Coaching information
Club
| Years | Team | Gms | W | D | L | W% |
| 1996–98 | Gold Coast Chargers | 69 | 20 | 2 | 49 | 29 |
| 2018– | Red Star Rugby League Club | 36 | 26 | 1 | 9 | 72 |
|  | Total | 105 | 46 | 3 | 58 | 44 |
- As of 23 April 2021

= Phil Economidis =

Australian rugby league coach

Phil Economidis is an Australian Rugby league coach currently coaching Red Star Rugby League Club in the Serbian Rugby League.
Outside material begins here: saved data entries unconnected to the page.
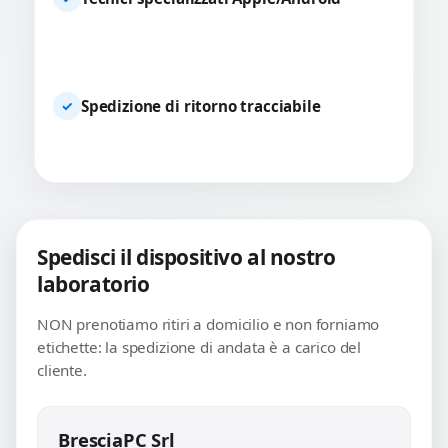
Spedizione di ritorno tracciabile
✓
Spedisci il dispositivo al nostro
laboratorio
NON prenotiamo ritiri a domicilio e non forniamo
etichette: la spedizione di andata è a carico del
cliente.
BresciaPC Srl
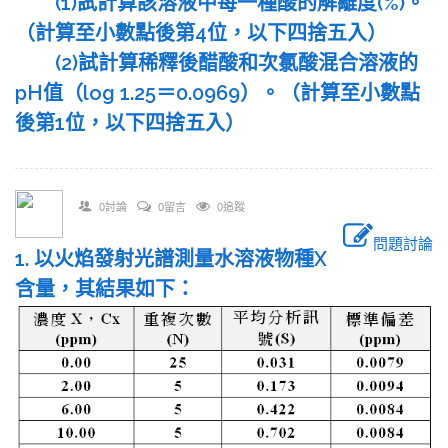
(1)試計算該溶液中每一種酸的解離度(%)。
（計算至小數點後第4位，以下四捨五入）
(2)試計算稀釋後醋酸和次氯酸混合溶液的
pH值（log 1.25＝0.0969）。（計算至小數點
後第1位，以下四捨五入）
0討論
0留言
0追蹤
問題討論
1. 以火焰發射光譜測量水溶液物種X
含量，其結果如下：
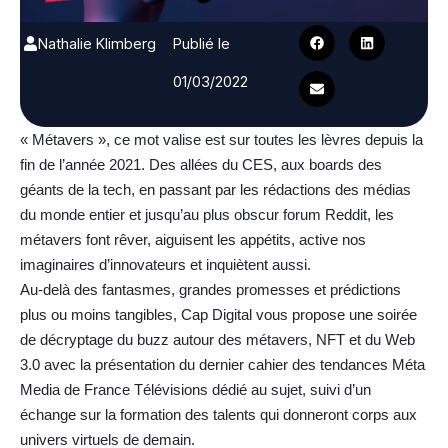
Nathalie Klimberg
Publié le
01/03/2022
« Métavers », ce mot valise est sur toutes les lèvres depuis la
fin de l’année 2021. Des allées du CES, aux boards des
géants de la tech, en passant par les rédactions des médias
du monde entier et jusqu’au plus obscur forum Reddit, les
métavers font rêver, aiguisent les appétits, active nos
imaginaires d’innovateurs et inquiètent aussi.
Au-delà des fantasmes, grandes promesses et prédictions
plus ou moins tangibles, Cap Digital vous propose une soirée
de décryptage du buzz autour des métavers, NFT et du Web
3.0 avec la présentation du dernier cahier des tendances Méta
Media de France Télévisions dédié au sujet, suivi d’un
échange sur la formation des talents qui donneront corps aux
univers virtuels de demain.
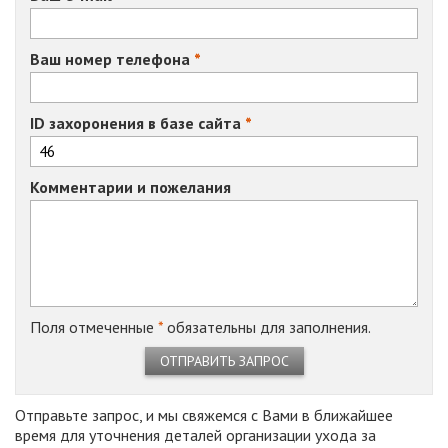
Ваш номер телефона
ID захоронения в базе сайта
Комментарии и пожелания
Поля отмеченные
*
обязательны для заполнения.
ОТПРАВИТЬ ЗАПРОС
Отправьте запрос, и мы свяжемся с Вами в ближайшее
время для уточнения деталей организации ухода за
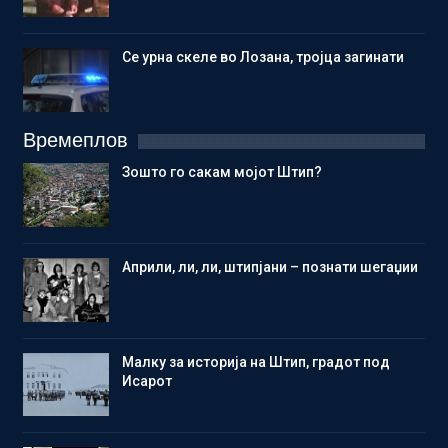
Се урна скеле во Лозана, тројца загинати
Времеплов
Зошто го сакам мојот Штип?
Aприли, ли, ли, штипјани – познати шегаџии
Малку за историја на Штип, градот под
Исарот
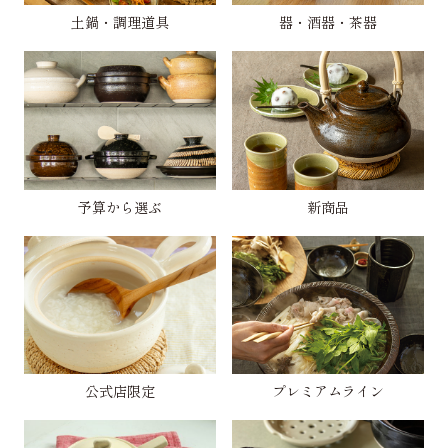
土鍋・調理道具
器・酒器・茶器
予算から選ぶ
新商品
公式店限定
プレミアムライン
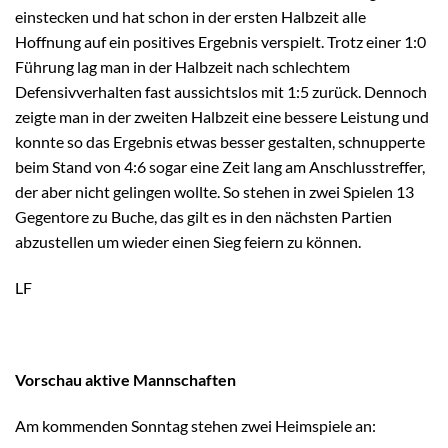
einstecken und hat schon in der ersten Halbzeit alle
Hoffnung auf ein positives Ergebnis verspielt. Trotz einer 1:0
Führung lag man in der Halbzeit nach schlechtem
Defensivverhalten fast aussichtslos mit 1:5 zurück. Dennoch
zeigte man in der zweiten Halbzeit eine bessere Leistung und
konnte so das Ergebnis etwas besser gestalten, schnupperte
beim Stand von 4:6 sogar eine Zeit lang am Anschlusstreffer,
der aber nicht gelingen wollte. So stehen in zwei Spielen 13
Gegentore zu Buche, das gilt es in den nächsten Partien
abzustellen um wieder einen Sieg feiern zu können.
LF
Vorschau aktive Mannschaften
Am kommenden Sonntag stehen zwei Heimspiele an:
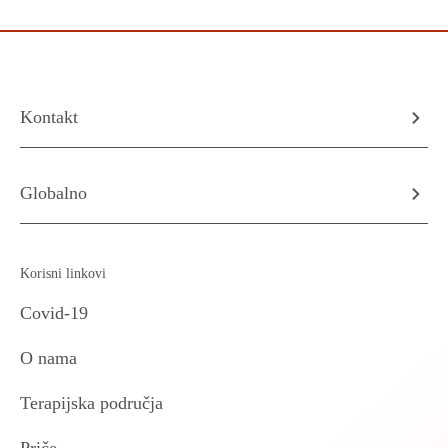
Kontakt
Globalno
Korisni linkovi
Covid-19
O nama
Terapijska područja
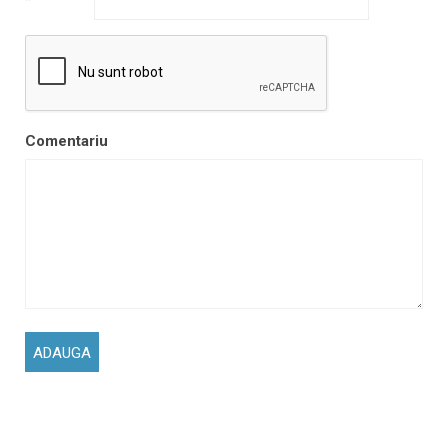
*
Comentariu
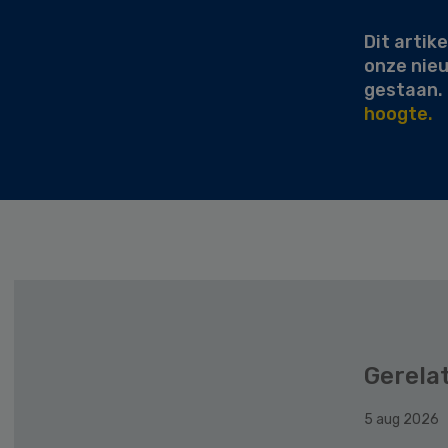
Dit artike
onze nie
gestaan.
hoogte.
Gerela
5 aug 2026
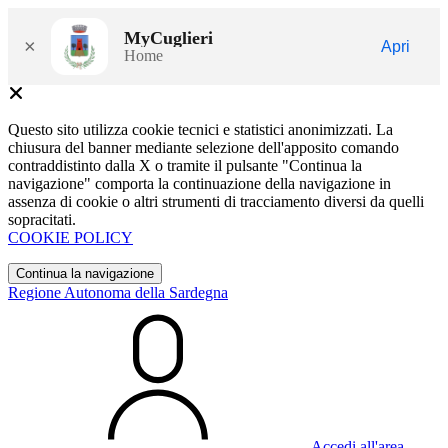
MyCuglieri
×
Apri
Home
Questo sito utilizza cookie tecnici e statistici anonimizzati. La
chiusura del banner mediante selezione dell'apposito comando
contraddistinto dalla X o tramite il pulsante "Continua la
navigazione" comporta la continuazione della navigazione in
assenza di cookie o altri strumenti di tracciamento diversi da quelli
sopracitati.
COOKIE POLICY
Continua la navigazione
Regione Autonoma della Sardegna
Accedi all'area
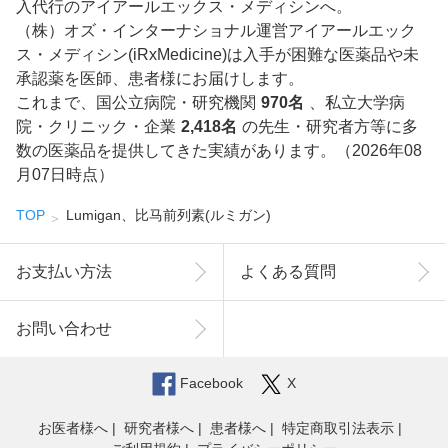
入代行のアイアールエックス・メディシンへ。
（株）オズ・インターナショナル運営アイアールエック
ス・メディシン(iRxMedicine)は入手が困難な医薬品や未
承認薬を医師、患者様にお届けします。
これまで、国公立病院・研究機関
970名
、私立大学病
院・クリニック・企業
2,418名
の先生・研究者方等に多
数の医薬品を提供してきた実績があります。（2026年08
月07日時点）
TOP
Lumigan、比马前列素(ルミガン)
お支払い方法
よくある質問
お問い合わせ
Facebook
X
お医者様へ
研究者様へ
患者様へ
特定商取引法表示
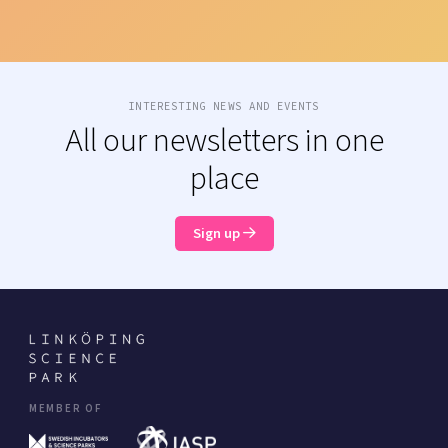
INTERESTING NEWS AND EVENTS
All our newsletters in one
place
Sign up
MEMBER OF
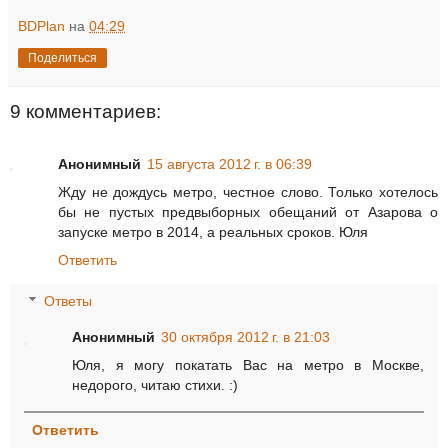
BDPlan
на
04:29
Поделиться
9 комментариев:
Анонимный
15 августа 2012 г. в 06:39
Жду не дождусь метро, честное слово. Только хотелось
бы не пустых предвыборных обещаний от Азарова о
запуске метро в 2014, а реальных сроков. Юля
Ответить
Ответы
Анонимный
30 октября 2012 г. в 21:03
Юля, я могу покатать Вас на метро в Москве,
недорого, читаю стихи. :)
Ответить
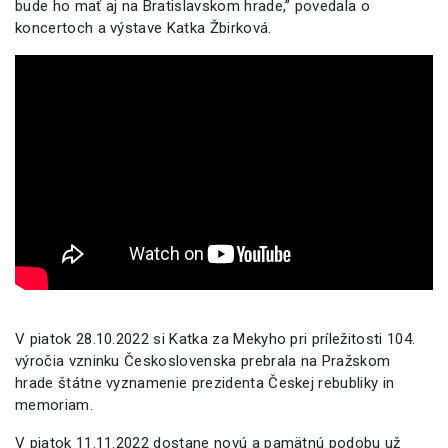
bude ho mať aj na Bratislavskom hrade,” povedala o
koncertoch a výstave Katka Žbirková.
V piatok 28.10.2022 si Katka za Mekyho pri príležitosti 104.
výročia vzninku Československa prebrala na Pražskom
hrade štátne vyznamenie prezidenta Českej rebubliky in
memoriam.
V piatok 11.11.2022 dostane novú a pamätnú podobu už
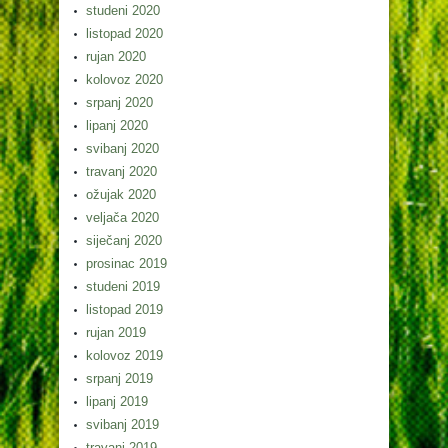
studeni 2020
listopad 2020
rujan 2020
kolovoz 2020
srpanj 2020
lipanj 2020
svibanj 2020
travanj 2020
ožujak 2020
veljača 2020
siječanj 2020
prosinac 2019
studeni 2019
listopad 2019
rujan 2019
kolovoz 2019
srpanj 2019
lipanj 2019
svibanj 2019
travanj 2019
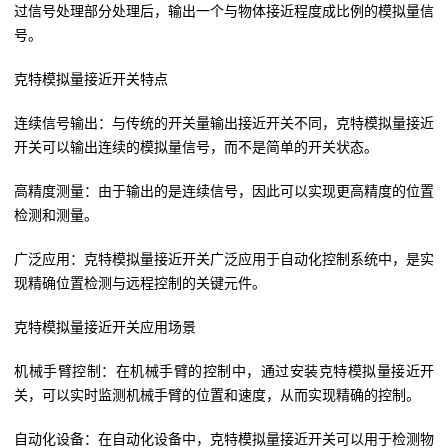
过信号处理部分处理后，输出一个与物体接近程度成比例的模拟量信
号。
克特模拟量接近开关特点
连续信号输出：与传统的开关量输出接近开关不同，克特模拟量接近
开关可以输出连续的模拟量信号，而不是简单的开关状态。
高精度测量：由于输出的是连续信号，因此可以实现更高精度的位置
检测和测量。
广泛应用：克特模拟量接近开关广泛应用于自动化控制系统中，是实
现精确位置检测与远程控制的关键元件。
克特模拟量接近开关应用场景
机械手臂控制：在机械手臂的控制中，通过安装克特模拟量接近开
关，可以实时监测机械手臂的位置和速度，从而实现精确的控制。
自动化设备：在自动化设备中，克特模拟量接近开关可以用于检测物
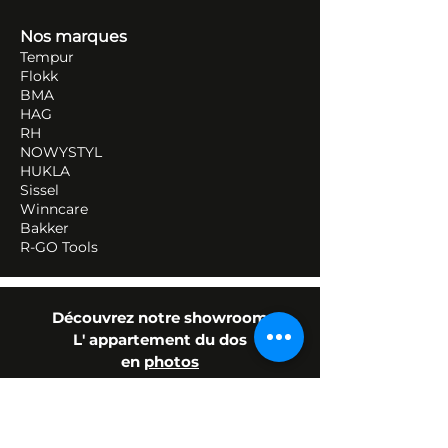
Nos marques
Tempur
Flokk
BMA
HAG
RH
NOWYSTYL
HUKLA
Sissel
Winncare
Bakker
R-GO Tools
Découvrez notre showroom
L' appartement du dos
en
photos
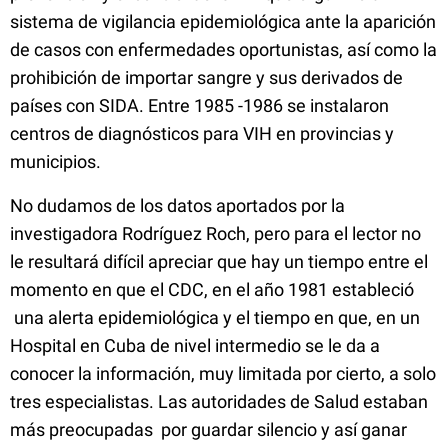
sistema de vigilancia epidemiológica ante la aparición
de casos con enfermedades oportunistas, así como la
prohibición de importar sangre y sus derivados de
países con SIDA. Entre 1985 -1986 se instalaron
centros de diagnósticos para VIH en provincias y
municipios
.
No dudamos de los datos aportados por la
investigadora Rodríguez Roch, pero para el lector no
le resultará difícil apreciar que hay un tiempo entre el
momento en que el CDC, en el año 1981 estableció
una alerta epidemiológica y el tiempo en que, en un
Hospital en Cuba de nivel intermedio se le da a
conocer la información, muy limitada por cierto, a solo
tres especialistas. Las autoridades de Salud estaban
más preocupadas por guardar silencio y así ganar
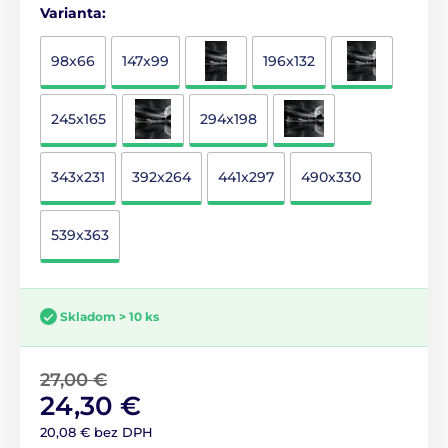
Varianta:
98x66
147x99
196x132
245x165
294x198
343x231
392x264
441x297
490x330
539x363
Skladom > 10 ks
27,00 €
24,30 €
20,08 € bez DPH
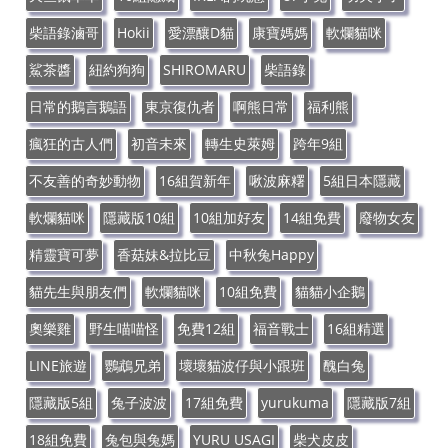
柴語錄滷哥
Hokii
愛漂釀D貓
康寶媽媽
軟爛貓咪
鯊茶醬
紐約狗狗
SHIROMARU
柴語錄
日常的鵝言鵝語
東京復仇者
啊熊日常
福利熊
瘋狂的古人們
初音未來
轉生史萊姆
跨年9組
不友善的奇妙動物
16組賀新年
啾波麻糬
5組日本隱藏
軟爛貓咪
隱藏版10組
10組加好友
14組免費
廢物女友
精靈寶可夢
香菇妹&拉比豆
中秋兔Happy
貓先生與朋友們
軟爛貓咪
10組免費
貓貓小企鵝
奧樂雞
野生喵喵怪
免費12組
福音戰士
16組精選
LINE旅遊
鸚鵡兄弟
壞壞貓波仔與小跟班
醜白兔
隱藏版5組
兔子波波
17組免費
yurukuma
隱藏版7組
18組免費
兔包與兔媽
YURU USAGI
柴犬皮皮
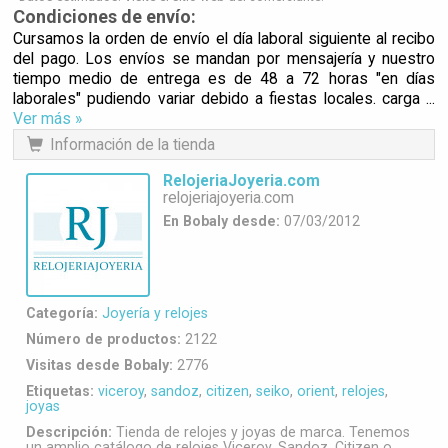
Condiciones de envío:
Cursamos la orden de envío el día laboral siguiente al recibo
del pago. Los envíos se mandan por mensajería y nuestro
tiempo medio de entrega es de 48 a 72 horas "en días
laborales" pudiendo variar debido a fiestas locales. carga ...
Ver más »
Información de la tienda
RelojeriaJoyeria.com
relojeriajoyeria.com
En Bobaly desde:
07/03/2012
Categoría:
Joyería y relojes
Número de productos:
2122
Visitas desde Bobaly:
2776
Etiquetas:
viceroy
,
sandoz
,
citizen
,
seiko
,
orient
,
relojes
,
joyas
Descripción:
Tienda de relojes y joyas de marca. Tenemos
un amplio catálogo de relojes Viceroy, Sandoz, Citizen o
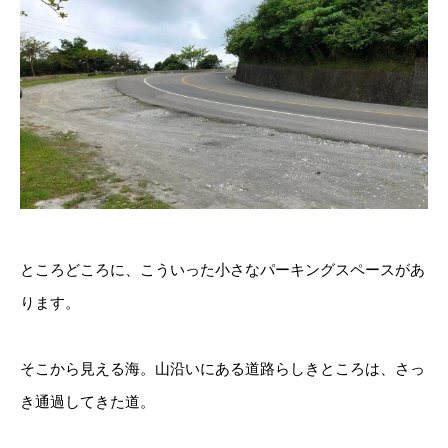
ところどころに、こういった小さなパーキングスペースがあ
ります。
そこから見える海。山沿いにある道路らしきところは、さっ
き通過してきた道。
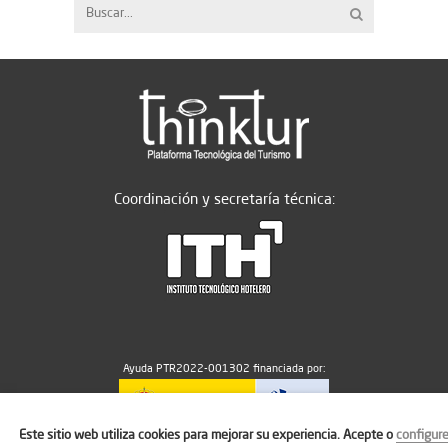
Coordinación y secretaría técnica:
Ayuda PTR2022-001302 financiada por:
Este sitio web utiliza cookies para mejorar su experiencia. Acepte o
configur
MICIU/AEI/10.13039/501100011033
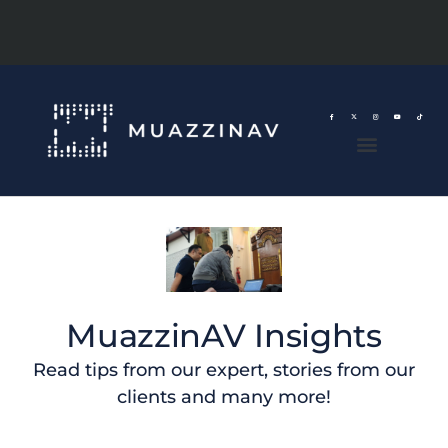
MuazzinAV Insights
Read tips from our expert, stories from our
clients and many more!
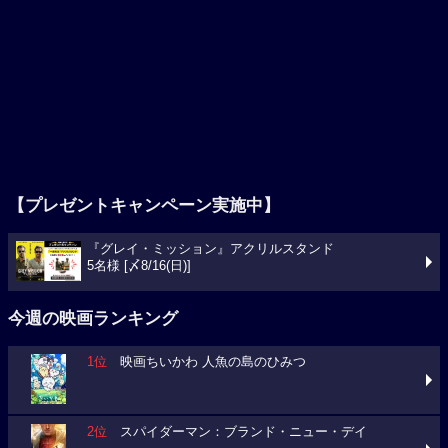
【プレゼントキャンペーン実施中】
『グレイ・ミッション』アクリルスタンド
5名様 [〆8/16(日)]
今週の映画ランキング
1位
映画ちいかわ 人魚の島のひみつ
2位
スパイダーマン：ブランド・ニュー・デイ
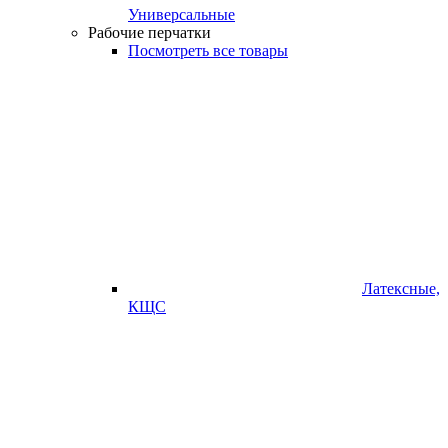
Универсальные
Рабочие перчатки
Посмотреть все товары
Латексные,
КЩС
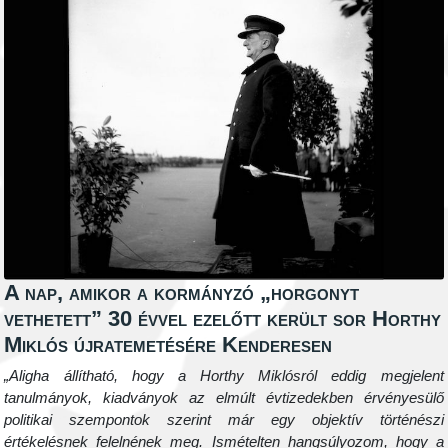
A nap, amikor a kormányzó „horgonyt
vethetett” 30 évvel ezelőtt került sor Horthy
Miklós újratemetésére Kenderesen
„Aligha állítható, hogy a Horthy Miklósról eddig megjelent
tanulmányok, kiadványok az elmúlt évtizedekben érvényesülő
politikai szempontok szerint már egy objektív történészi
értékelésnek felelnének meg. Ismételten hangsúlyozom, hogy a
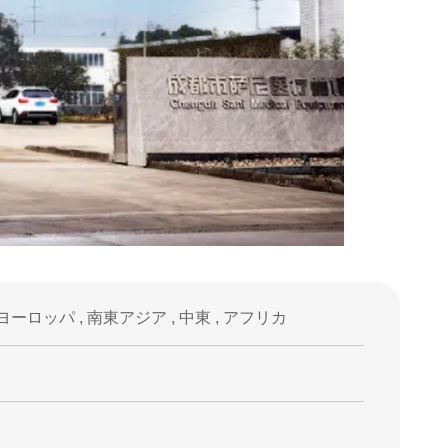
ヨーロッパ , 南東アジア , 中東 , アフリカ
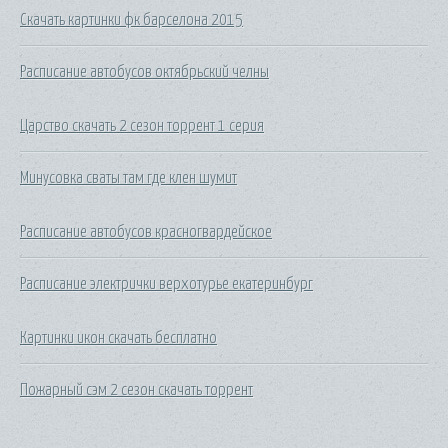
Скачать картинки фк барселона 2015
Расписание автобусов октябрьский челны
Царство скачать 2 сезон торрент 1 серия
Минусовка сваты там где клен шумит
Расписание автобусов красногвардейское
Расписание электрички верхотурье екатеринбург
Картинки икон скачать бесплатно
Пожарный сэм 2 сезон скачать торрент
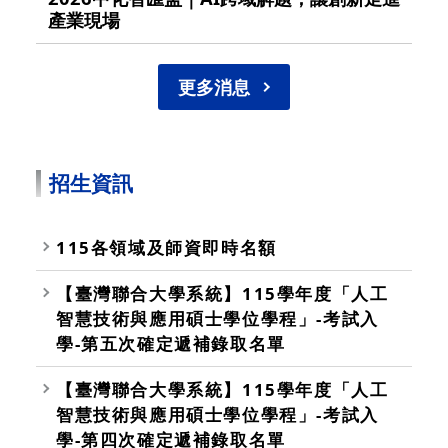
產業現場
更多消息
招生資訊
115各領域及師資即時名額
【臺灣聯合大學系統】115學年度「人工
智慧技術與應用碩士學位學程」-考試入
學-第五次確定遞補錄取名單
【臺灣聯合大學系統】115學年度「人工
智慧技術與應用碩士學位學程」-考試入
學-第四次確定遞補錄取名單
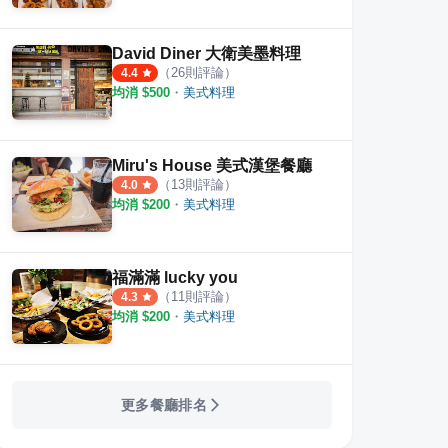
David Diner 大衛美墨料理
（
26
則評論）
4.4
均消 $
500
・
美式料理
Miru's House 美式漢堡餐廳
（
13
則評論）
4.0
均消 $
200
・
美式料理
福滿滿 lucky you
（
11
則評論）
4.3
均消 $
200
・
美式料理
更多餐廳排名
He is also known as the former coach of the now defunct Gold Coast Chargers in the old Australian Rugby League.

==Coaching career==
Economidis guided the Gold Coast to finals glory in 1997, they beat the Illawarra Steelers 25–14 in front of just 8,197 dedicated fans at Parramatta Stadium, believed to be the lowest ever finals series attendance for the ARL/NRL.

Economidis also assisted in "Coach Talk", inside the sixth edition of Shamrock's Rugby League book.

Throughout his ARL career with the Gold Coast Chargers, he guided the club to 20 victories from 69 starts, a percentage of 29%, the highest of any Gold Coast coach pre Gold Coast Titans.